TASK GOAL. Set down, without alteration, the lines from the one containing "file is TwrHanoi.py" through the one containing "This repo contains", both included. Leave the pictures out of your answer.

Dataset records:
▬▬▬

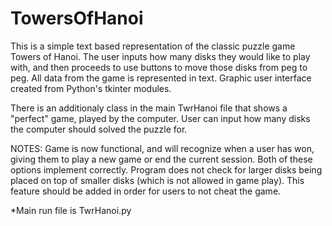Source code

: # TowersOfHanoi
This is a simple text based representation of the classic puzzle game Towers of Hanoi.
The user inputs how many disks they would like to play with, and then proceeds to use buttons to move those disks
from peg to peg. All data from the game is represented in text. Graphic user interface created from Python's tkinter modules.

There is an additionaly class in the main TwrHanoi file that shows a "perfect" game, played by the computer. User can
input how many disks the computer should solved the puzzle for.

NOTES:
    Game is now functional, and will recognize when a user has won, giving them 
         to play a new game or end the current session. Both of these options implement correctly. 
    Program does not check for larger disks being placed on top of smaller disks (which is not allowed in game play). This
         feature should be added in order for users to not cheat the game.
         
*Main run file is TwrHanoi.py
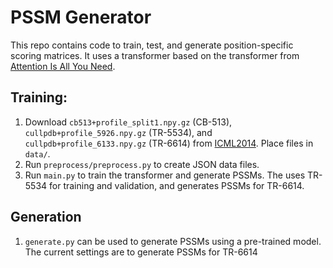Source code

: # PSSM Generator
This repo contains code to train, test, and generate position-specific scoring matrices. It uses a transformer based on the transformer from [Attention Is All You Need](https://arxiv.org/abs/1706.03762).

## Training:
1. Download `cb513+profile_split1.npy.gz` (CB-513), `cullpdb+profile_5926.npy.gz` (TR-5534), and `cullpdb+profile_6133.npy.gz` (TR-6614) from [ICML2014](https://www.princeton.edu/~jzthree/datasets/ICML2014/). Place files in `data/`.
2. Run `preprocess/preprocess.py` to create JSON data files.
3. Run `main.py` to train the transformer and generate PSSMs. The uses TR-5534 for training and validation, and generates PSSMs for TR-6614.

## Generation
1. `generate.py` can be used to generate PSSMs using a pre-trained model. The current settings are to generate PSSMs for TR-6614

▬▬▬

TASK OUTPUT.
*Main run file is TwrHanoi.py
Source code

: # PSSM Generator
This repo contains code to train, test, and generate position-specific scoring matrices. It uses a transformer based on the transformer from [Attention Is All You Need](https://arxiv.org/abs/1706.03762).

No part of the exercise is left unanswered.